→ WHAT IS EXPECTED
Below is a listing; retype exactly the lines between the one containing "公司研发人员构成发生重大变化的原因及影响" and the one containing "- **Issue Tracking**: GitHub", inclusive, minus the pictures.
----- SOURCE RECORDS
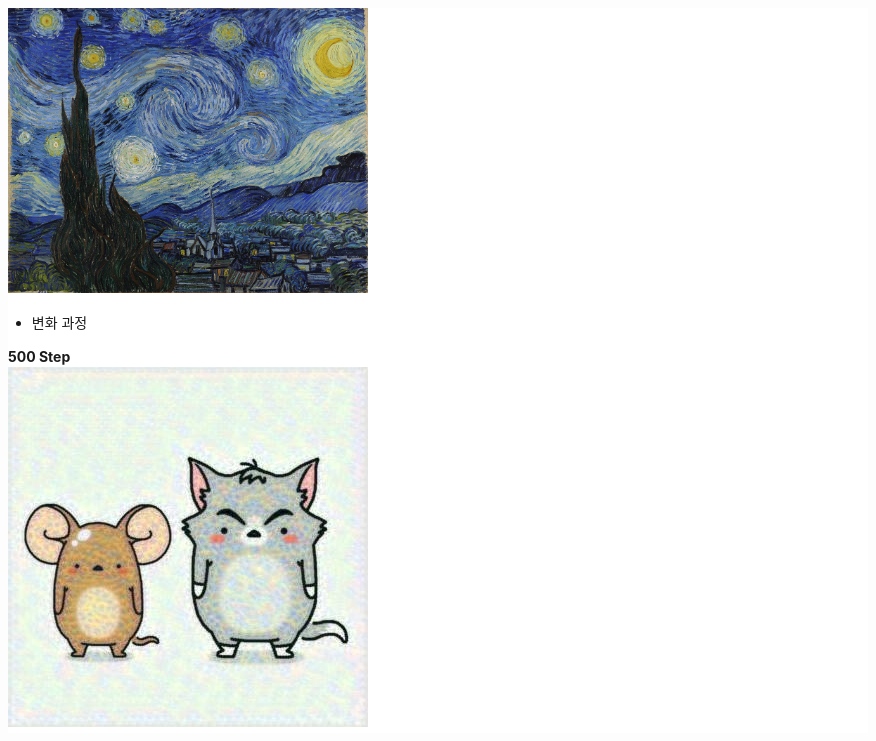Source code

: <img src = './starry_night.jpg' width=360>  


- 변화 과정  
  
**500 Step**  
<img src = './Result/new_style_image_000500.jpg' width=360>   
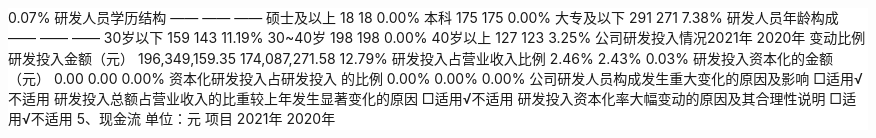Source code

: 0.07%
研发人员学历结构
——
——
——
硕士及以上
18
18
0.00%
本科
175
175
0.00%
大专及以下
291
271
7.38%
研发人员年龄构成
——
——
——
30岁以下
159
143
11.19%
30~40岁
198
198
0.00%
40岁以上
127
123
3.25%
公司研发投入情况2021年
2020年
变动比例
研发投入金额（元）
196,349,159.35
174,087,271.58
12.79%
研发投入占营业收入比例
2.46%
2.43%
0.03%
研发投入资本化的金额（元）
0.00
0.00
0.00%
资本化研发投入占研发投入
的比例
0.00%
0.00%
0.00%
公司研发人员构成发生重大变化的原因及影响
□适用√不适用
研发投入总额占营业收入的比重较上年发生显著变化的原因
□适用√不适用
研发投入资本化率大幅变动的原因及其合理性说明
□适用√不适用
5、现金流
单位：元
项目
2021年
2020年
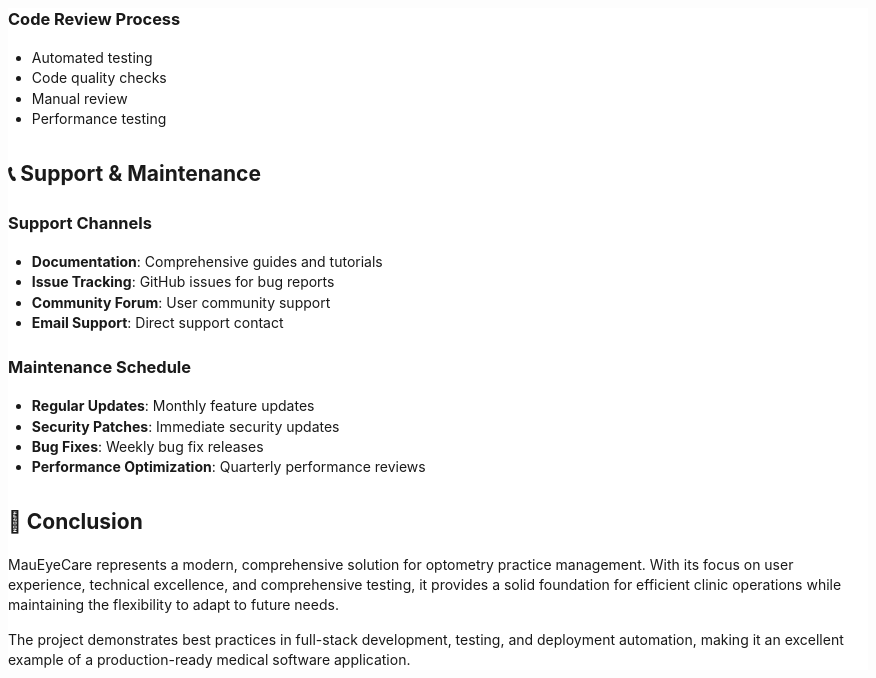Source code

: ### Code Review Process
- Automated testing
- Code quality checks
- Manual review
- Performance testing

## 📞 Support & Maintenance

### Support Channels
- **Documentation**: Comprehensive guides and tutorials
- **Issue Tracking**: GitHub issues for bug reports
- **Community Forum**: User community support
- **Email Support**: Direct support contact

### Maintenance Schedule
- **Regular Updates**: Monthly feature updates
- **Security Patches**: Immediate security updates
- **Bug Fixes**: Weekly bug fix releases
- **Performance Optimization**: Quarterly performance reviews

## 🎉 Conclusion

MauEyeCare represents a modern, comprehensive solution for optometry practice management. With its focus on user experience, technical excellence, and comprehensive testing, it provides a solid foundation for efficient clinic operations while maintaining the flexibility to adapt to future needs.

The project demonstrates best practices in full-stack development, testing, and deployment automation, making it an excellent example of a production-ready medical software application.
----------
----- SOURCE RECORDS
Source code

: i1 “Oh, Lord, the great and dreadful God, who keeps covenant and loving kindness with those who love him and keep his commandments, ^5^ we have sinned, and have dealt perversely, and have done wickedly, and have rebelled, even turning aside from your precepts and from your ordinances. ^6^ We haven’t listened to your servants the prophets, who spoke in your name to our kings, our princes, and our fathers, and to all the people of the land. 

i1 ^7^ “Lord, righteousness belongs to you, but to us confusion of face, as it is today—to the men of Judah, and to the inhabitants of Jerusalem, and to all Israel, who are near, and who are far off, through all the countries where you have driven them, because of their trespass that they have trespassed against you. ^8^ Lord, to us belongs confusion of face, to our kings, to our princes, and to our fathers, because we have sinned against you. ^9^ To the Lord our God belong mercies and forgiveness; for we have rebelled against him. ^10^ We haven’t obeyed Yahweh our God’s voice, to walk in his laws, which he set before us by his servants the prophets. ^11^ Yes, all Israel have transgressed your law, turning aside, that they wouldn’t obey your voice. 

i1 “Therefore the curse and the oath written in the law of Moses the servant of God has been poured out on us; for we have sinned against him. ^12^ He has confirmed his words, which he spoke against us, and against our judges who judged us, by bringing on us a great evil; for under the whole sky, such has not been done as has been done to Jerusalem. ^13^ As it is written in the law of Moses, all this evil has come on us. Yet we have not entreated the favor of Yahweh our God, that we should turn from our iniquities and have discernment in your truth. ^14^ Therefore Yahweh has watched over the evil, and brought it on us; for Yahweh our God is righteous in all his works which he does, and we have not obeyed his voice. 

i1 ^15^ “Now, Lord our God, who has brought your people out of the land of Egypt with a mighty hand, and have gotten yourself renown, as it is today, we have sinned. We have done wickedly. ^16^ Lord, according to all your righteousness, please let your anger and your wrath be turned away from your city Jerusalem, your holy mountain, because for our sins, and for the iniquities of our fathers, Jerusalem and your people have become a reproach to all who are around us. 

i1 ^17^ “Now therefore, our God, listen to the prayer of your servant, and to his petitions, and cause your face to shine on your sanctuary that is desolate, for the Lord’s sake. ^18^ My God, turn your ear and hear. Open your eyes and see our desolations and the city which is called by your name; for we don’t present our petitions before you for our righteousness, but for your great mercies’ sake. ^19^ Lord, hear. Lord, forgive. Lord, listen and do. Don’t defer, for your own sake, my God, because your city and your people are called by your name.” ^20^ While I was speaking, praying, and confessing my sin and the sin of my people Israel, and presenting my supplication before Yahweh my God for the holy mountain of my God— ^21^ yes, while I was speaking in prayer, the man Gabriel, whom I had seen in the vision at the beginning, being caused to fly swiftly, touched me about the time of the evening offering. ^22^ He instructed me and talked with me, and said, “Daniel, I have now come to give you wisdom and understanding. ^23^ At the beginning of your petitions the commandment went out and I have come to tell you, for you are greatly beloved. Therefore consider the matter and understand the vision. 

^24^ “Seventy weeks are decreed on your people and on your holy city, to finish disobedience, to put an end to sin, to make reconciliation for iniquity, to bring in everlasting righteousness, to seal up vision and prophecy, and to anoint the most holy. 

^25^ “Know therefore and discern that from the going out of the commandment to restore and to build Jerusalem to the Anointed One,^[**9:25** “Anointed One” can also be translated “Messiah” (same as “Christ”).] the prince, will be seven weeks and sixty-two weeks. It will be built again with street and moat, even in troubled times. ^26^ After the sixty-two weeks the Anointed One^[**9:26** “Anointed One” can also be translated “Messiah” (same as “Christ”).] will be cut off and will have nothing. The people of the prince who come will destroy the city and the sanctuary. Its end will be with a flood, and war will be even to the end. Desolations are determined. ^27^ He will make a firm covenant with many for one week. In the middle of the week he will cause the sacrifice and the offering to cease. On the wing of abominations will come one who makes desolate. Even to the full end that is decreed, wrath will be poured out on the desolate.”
----------
→ WRITTEN RESPONSE
公司研发人员构成发生重大变化的原因及影响
□适用√不适用
研发投入总额占营业收入的比重较上年发生显著变化的原因
□适用√不适用
研发投入资本化率大幅变动的原因及其合理性说明
□适用√不适用
5、现金流
单位：元
项目
2021年
2020年
Source code

: ### Code Review Process
- Automated testing
- Code quality checks
- Manual review
- Performance testing

## 📞 Support & Maintenance

### Support Channels
- **Documentation**: Comprehensive guides and tutorials
- **Issue Tracking**: GitHub issues for bug reports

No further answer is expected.